In many applications, polymer brushes are situated on surfaces that are exposed to a sometimes harsh environment. This exposure and the resulting interactions with the polymer brush lead to a slow destruction of the brush, because more and more chains are broken or torn away from the substrate. Introducing cross-links inside the brush provides a solution to this destruction problem: Should a chain de-graft, then it can be connected to other chains so that it remains inside the brush. On the other hand cross-linking processes can be used to freeze the state of a switchable brush under given solvent conditions, for instance to achieve a patterned switchable substrate.
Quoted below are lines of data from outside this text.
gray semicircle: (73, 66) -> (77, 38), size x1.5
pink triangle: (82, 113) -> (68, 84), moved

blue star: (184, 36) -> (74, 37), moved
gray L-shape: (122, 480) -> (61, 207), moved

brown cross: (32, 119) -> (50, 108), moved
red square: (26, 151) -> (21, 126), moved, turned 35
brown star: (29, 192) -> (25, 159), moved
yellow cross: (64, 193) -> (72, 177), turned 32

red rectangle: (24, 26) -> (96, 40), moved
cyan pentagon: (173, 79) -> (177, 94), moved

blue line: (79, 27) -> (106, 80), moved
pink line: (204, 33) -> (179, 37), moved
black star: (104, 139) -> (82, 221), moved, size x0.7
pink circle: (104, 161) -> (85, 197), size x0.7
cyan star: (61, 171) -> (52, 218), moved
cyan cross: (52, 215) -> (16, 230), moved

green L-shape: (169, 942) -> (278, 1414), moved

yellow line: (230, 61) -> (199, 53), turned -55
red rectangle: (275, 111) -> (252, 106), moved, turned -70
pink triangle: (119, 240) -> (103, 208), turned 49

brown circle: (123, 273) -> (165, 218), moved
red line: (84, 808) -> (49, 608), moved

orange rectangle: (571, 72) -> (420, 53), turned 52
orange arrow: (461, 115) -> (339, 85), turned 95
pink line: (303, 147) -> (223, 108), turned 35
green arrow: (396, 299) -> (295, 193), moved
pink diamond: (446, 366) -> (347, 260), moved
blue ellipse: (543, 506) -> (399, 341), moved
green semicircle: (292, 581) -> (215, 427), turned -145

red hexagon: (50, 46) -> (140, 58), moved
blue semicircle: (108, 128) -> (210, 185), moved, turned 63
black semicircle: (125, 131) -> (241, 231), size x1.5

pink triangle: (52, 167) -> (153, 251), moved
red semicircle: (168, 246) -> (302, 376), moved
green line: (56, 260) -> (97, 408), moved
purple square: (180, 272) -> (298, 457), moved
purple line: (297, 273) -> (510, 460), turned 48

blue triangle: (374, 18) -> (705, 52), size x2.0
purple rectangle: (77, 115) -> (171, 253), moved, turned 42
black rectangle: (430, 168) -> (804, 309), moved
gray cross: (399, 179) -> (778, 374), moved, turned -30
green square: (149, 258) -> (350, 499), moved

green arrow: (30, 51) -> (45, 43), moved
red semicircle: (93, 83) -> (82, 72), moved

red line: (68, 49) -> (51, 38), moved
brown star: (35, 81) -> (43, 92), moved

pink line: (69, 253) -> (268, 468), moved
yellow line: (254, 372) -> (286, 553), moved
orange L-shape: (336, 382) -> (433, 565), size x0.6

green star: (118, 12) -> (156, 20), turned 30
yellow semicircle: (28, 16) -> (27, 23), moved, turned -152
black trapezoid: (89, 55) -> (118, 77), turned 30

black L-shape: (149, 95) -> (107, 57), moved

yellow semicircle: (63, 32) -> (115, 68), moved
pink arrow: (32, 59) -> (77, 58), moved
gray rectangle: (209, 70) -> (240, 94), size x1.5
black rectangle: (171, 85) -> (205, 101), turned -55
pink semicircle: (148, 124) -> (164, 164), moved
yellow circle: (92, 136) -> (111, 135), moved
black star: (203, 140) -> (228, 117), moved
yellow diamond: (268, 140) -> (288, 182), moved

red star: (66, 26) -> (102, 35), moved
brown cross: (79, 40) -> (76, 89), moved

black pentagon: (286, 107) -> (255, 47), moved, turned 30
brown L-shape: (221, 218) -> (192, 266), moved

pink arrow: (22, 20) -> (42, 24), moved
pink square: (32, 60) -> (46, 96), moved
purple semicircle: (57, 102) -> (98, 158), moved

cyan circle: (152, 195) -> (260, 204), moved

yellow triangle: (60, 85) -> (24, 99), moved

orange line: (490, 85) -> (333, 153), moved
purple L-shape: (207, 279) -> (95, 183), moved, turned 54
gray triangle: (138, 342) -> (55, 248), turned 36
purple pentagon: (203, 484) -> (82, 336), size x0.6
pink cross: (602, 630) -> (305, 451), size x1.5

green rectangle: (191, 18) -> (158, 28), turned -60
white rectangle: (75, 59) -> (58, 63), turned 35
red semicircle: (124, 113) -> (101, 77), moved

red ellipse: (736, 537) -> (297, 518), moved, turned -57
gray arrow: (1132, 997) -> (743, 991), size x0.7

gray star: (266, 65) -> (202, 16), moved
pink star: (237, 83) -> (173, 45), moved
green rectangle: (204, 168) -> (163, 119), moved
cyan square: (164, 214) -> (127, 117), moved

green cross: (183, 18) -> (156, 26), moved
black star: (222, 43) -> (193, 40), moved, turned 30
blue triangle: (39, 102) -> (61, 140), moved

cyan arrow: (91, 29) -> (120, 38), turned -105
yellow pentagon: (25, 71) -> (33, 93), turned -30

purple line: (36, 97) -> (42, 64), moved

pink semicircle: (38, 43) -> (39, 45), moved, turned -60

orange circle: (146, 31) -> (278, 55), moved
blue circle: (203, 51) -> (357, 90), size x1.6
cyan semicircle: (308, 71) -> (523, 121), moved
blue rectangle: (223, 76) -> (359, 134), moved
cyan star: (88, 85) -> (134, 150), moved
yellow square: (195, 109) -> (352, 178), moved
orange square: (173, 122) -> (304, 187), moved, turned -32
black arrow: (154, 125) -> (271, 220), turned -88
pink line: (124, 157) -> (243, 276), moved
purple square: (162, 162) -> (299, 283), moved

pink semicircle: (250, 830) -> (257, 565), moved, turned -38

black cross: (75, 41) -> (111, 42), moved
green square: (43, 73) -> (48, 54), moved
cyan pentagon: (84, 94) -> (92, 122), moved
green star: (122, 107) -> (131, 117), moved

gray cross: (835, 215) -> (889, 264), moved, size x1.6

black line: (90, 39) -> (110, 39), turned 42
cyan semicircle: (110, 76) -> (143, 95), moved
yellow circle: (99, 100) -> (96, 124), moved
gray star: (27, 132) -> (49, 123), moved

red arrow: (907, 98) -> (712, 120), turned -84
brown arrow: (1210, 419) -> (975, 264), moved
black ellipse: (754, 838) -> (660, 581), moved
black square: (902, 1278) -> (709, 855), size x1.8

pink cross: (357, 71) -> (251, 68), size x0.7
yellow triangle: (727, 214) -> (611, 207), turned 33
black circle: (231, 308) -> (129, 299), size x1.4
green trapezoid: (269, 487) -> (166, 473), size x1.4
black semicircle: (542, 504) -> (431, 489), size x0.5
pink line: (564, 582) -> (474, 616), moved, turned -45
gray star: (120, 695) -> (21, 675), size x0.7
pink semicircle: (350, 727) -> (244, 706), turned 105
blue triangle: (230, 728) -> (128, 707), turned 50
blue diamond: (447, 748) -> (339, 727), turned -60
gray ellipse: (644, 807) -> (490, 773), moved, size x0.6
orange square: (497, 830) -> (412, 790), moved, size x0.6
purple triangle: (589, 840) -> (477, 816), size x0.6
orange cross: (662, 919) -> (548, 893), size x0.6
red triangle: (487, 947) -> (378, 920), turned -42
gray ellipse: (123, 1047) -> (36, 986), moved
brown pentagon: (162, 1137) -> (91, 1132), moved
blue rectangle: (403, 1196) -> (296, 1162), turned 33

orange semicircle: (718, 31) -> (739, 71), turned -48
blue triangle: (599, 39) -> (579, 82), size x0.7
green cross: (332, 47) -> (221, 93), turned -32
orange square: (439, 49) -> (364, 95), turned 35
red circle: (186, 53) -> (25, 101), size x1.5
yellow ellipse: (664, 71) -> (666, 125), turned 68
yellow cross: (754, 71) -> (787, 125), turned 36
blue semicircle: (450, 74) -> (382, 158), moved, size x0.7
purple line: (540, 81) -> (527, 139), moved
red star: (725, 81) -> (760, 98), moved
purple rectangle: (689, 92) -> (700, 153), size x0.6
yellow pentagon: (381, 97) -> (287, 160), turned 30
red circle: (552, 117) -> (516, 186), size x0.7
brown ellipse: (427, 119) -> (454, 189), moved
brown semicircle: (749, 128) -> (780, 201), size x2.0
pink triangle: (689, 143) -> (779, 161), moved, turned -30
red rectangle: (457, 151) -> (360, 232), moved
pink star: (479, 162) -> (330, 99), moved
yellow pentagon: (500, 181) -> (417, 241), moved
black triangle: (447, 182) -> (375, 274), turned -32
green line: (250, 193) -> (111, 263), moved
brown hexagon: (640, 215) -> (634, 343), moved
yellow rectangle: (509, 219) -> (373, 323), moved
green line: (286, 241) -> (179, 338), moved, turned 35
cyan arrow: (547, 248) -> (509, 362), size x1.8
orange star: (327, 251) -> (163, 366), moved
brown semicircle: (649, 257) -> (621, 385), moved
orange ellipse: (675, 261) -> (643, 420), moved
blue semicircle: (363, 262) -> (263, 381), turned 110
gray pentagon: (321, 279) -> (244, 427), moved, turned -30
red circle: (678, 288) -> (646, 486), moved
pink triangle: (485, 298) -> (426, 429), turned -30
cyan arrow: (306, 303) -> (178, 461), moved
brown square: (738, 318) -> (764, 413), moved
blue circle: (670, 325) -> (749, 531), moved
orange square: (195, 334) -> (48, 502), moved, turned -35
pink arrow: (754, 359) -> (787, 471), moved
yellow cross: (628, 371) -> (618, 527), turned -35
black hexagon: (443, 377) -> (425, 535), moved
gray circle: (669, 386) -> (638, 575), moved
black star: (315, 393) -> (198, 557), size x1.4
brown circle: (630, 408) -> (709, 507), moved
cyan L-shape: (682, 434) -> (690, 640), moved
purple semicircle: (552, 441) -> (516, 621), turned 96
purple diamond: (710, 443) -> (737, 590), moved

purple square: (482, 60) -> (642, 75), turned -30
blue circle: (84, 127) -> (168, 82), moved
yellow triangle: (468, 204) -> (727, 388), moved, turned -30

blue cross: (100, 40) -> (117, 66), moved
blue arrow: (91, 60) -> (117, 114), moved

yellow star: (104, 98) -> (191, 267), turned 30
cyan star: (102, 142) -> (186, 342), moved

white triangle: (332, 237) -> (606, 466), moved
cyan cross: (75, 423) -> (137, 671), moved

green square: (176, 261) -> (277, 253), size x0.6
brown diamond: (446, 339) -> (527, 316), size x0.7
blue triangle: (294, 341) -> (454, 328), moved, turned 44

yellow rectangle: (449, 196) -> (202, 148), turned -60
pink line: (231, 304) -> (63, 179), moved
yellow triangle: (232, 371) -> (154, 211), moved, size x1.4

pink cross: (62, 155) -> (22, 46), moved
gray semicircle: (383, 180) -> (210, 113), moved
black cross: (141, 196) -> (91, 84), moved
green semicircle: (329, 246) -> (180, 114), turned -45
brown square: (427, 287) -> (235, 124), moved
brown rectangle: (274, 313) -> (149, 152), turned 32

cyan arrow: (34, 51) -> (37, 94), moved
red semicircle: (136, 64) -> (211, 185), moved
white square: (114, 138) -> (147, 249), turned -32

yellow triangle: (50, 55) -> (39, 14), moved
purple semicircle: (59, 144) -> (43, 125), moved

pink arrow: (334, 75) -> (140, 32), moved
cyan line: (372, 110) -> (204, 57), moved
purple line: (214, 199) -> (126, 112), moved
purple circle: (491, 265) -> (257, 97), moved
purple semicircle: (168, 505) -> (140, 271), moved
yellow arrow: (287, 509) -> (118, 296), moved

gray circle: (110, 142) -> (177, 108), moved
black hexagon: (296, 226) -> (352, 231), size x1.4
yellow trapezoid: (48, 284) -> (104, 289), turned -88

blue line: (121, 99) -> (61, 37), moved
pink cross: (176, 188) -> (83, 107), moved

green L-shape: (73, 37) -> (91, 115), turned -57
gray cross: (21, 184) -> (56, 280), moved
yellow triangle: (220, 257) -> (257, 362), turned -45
In our work we are interested in how cross-linking can stabilize a polymer brush. A scaling model was developed [1] that describes the linking between neighboring chains inside the brush. The particular properties of cross-linked polymer brushes can thus be reduced to the distribution of bonds which are formed between the grafted chains.
Brushes do not collapse upon cross-linking as one might expect from balancing osmotic pressure and modulus. Instead, the ordered chain conformations prevent the film from collapse and only deviations from homogeneous chain stretching drive the changes in the film thickness [2].
As a by-product of our investigations, we developed a new self-consistent field model for the properties of a non-cross-linked mono-disperse grafted layer of polymer chains, which is the first to be in full agreement with scaling approaches [3].

Publications:

  1. M. Hoffmann, M. Lang, and J.-U. Sommer'
    Gelation threshold of cross-linked polymer brushes
    Phys. Rev. E. 83, 020803 (2011).
  2. M. Lang, M. Hoffmann, R. Dockhorn, M. Werner, J.-U. Sommer
    Fluctuation driven height reduction of cross-linked polymer brushes: A Monte Carlo study
    Journal of Chemical Physics 139 (2013) 164903.
  3. D. Romeis, M. Lang
    Excluded volume effects in polymer brushes at moderate chain stretching
    Journal of Chemical Physics 141 (2014) 104901.